Member of the Iowa House of Representatives
- In office 1967–1979

Personal details
- Born: April 9, 1919 Cedar Rapids, Iowa, U.S.
- Died: August 18, 2015 (aged 96) Cedar Rapids, Iowa, U.S.
- Party: Republican
- Children: 3, including John
- Education: Northwestern University (BS) University of Iowa (JD)

= Joan Miller Lipsky =

American politician (1919–2015)

Joan Miller Lipsky (April 9, 1919 – August 18, 2015) was an American attorney and politician who served as a member of the Iowa House of Representatives from 1967 to 1979.

== Early life and education ==
Lipsky was born in Cedar Rapids, Iowa. After graduating from the Gulf Park Academy for Women in Mississippi, she earned a Bachelor of Science degree in psychology from Northwestern University.

== Career ==
Lipsky attended graduate school at the University of Iowa. She was a staff psychologist at the University of Chicago Medical Center.

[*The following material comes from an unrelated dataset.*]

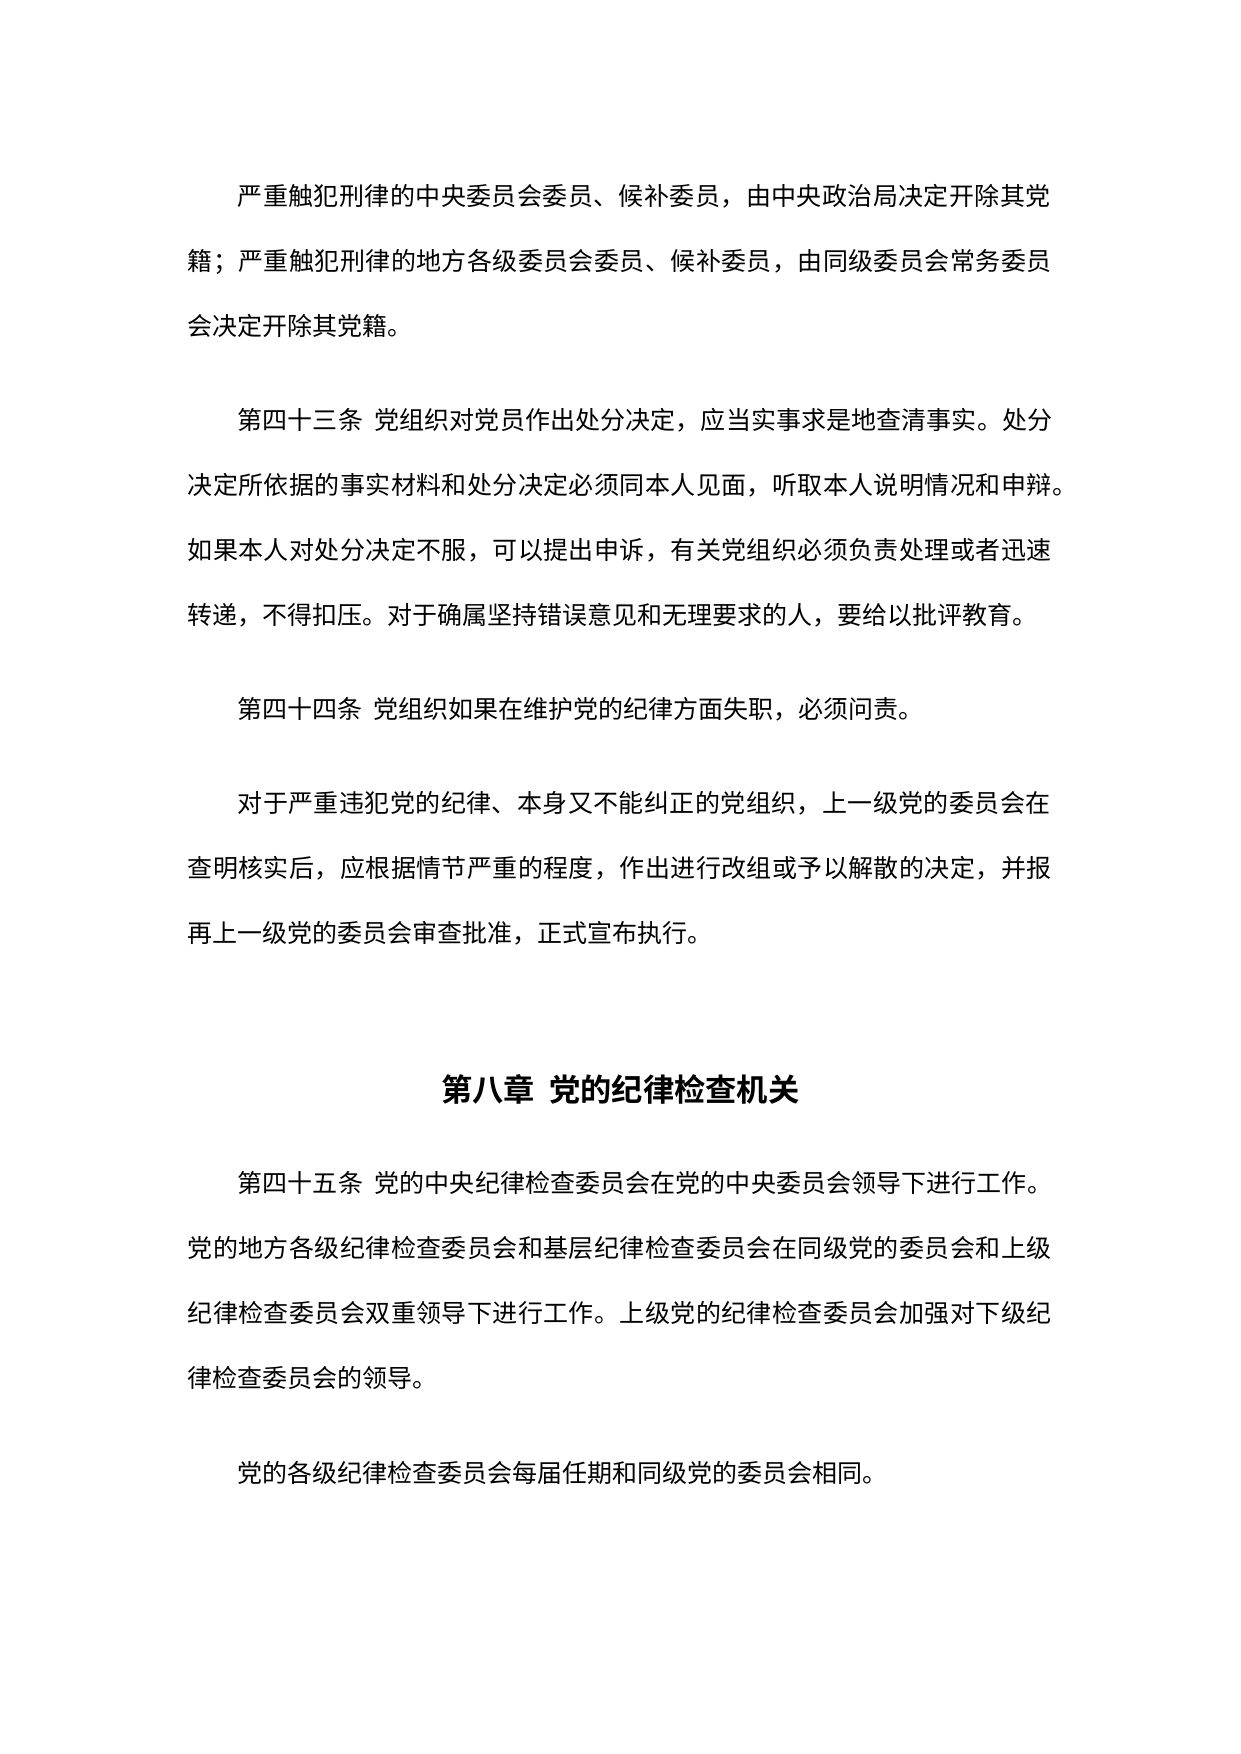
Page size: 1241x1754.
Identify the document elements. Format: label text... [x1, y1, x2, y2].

She served in the Iowa House of Representatives from 1967 to 1979 as a Republican. During her final term in the House, Lipsky began attending the University of Iowa College of Law. She earned her Juris Doctor in 1980 and began practicing law in Cedar Rapids. Lipsky was a Republican candidate for lieutenant governor during the 1986 Iowa gubernatorial election.

== Personal life ==
She was married to Abbott Bennett Lipsky until his death in 2008. They had three children, including John Lipsky, an economist who served as the acting managing director of the International Monetary Fund. During her retirement, Lipsky split her time between Cedar Rapids and Sarasota, Florida. She died in 2015.